The couple is inspired by the commitment of DACA students to higher education, particularly given the obstacles they have already had to overcome in their lives.

“We appreciate the passion these DACA students must have about mental health to not let the immense stressors in their lives stop them from earning an advanced degree,” says Susan. “They have overcome huge obstacles, and then propelled themselves forward into the mental health field, and we think that’s unbelievable and they should be applauded, and not in the shadows, but, publicly!”

Paying it Forward

Both Yair and Susan are first-generation Americans. Susan’s family emigrated from Ireland and Yair is originally from Israel. The couple met while attending college at the University of Chicago where they both received scholarship funding.

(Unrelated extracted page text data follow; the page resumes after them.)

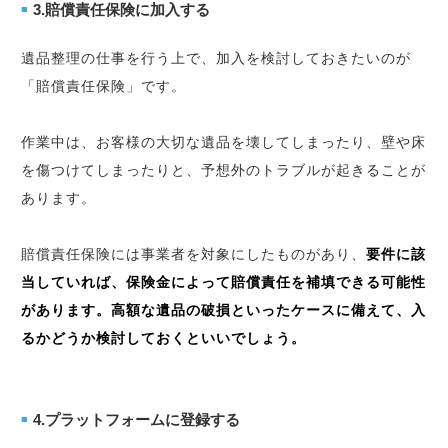
3.賠償責任保険に加入する
■
遺品整理の仕事を行う上で、加入を検討しておきたいのが
「賠償責任保険」です。
作業中は、お客様の大切な遺品を壊してしまったり、壁や床
を傷つけてしまったりと、予想外のトラブルが起きることが
あります。
賠償責任保険には事業者を対象にしたものがあり、
要件に該
当していれば、保険金によって賠償責任を補填できる可能性
があります。高額な遺品の破損といったケースに備えて、入
るかどうか検討しておくといいでしょう。
4.プラットフォームに登録する
■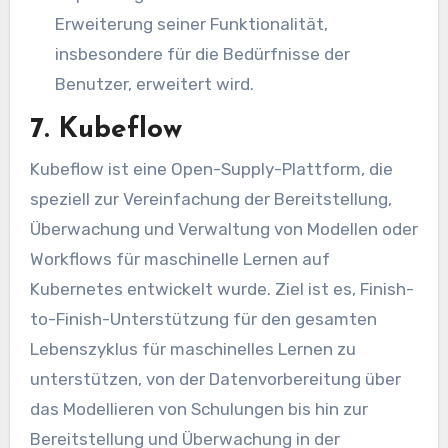
Erweiterung seiner Funktionalität,
insbesondere für die Bedürfnisse der
Benutzer, erweitert wird.
7. Kubeflow
Kubeflow ist eine Open-Supply-Plattform, die
speziell zur Vereinfachung der Bereitstellung,
Überwachung und Verwaltung von Modellen oder
Workflows für maschinelle Lernen auf
Kubernetes entwickelt wurde. Ziel ist es, Finish-
to-Finish-Unterstützung für den gesamten
Lebenszyklus für maschinelles Lernen zu
unterstützen, von der Datenvorbereitung über
das Modellieren von Schulungen bis hin zur
Bereitstellung und Überwachung in der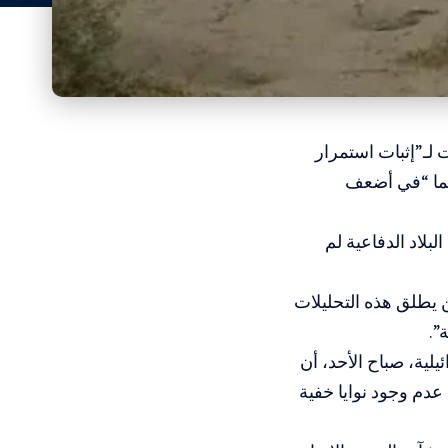
 لـ”إثبات استمرار
نهما “في أضعف
بلاد الدفاعية لم
يطلق هذه التحليلات
”.
لية، صباح الأحد، أن
 عدم وجود نوايا خفية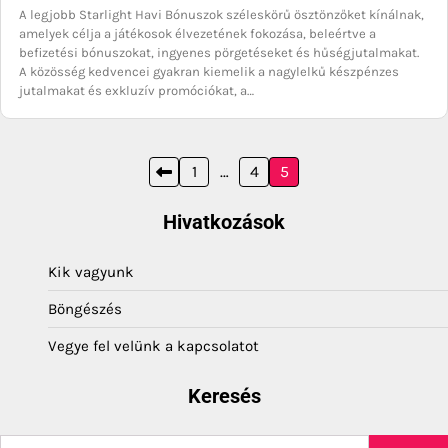
A legjobb Starlight Havi Bónuszok széleskörű ösztönzőket kínálnak,
amelyek célja a játékosok élvezetének fokozása, beleértve a
befizetési bónuszokat, ingyenes pörgetéseket és hűségjutalmakat.
A közösség kedvencei gyakran kiemelik a nagylelkű készpénzes
jutalmakat és exkluzív promóciókat, a…
Posts
1
…
4
5
pagination
Hivatkozások
Kik vagyunk
Böngészés
Vegye fel velünk a kapcsolatot
Keresés
Search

“Other generous people helped make education available for us, so we feel it’s appropriate to turn around and help in the same way that we were helped,” says Susan.

Lastly, Susan and Yair believe that the best professionals to offer mental health services to immigrant families are those who have lived this life, firsthand. 

“We think it’s wonderful that PAU offers higher education to such a diverse community of students, and this diversity in professionals in the mental health fields is a net positive for society,” says Yair.

“For us, undocumented families are not statistics, they are real people,” says Susan. “Having more trained professionals that have had the same personal experiences as their clients—to understand how difficult it is for these families to navigate life—is an extraordinary thing, and we are more than happy to give back to the community in this way.”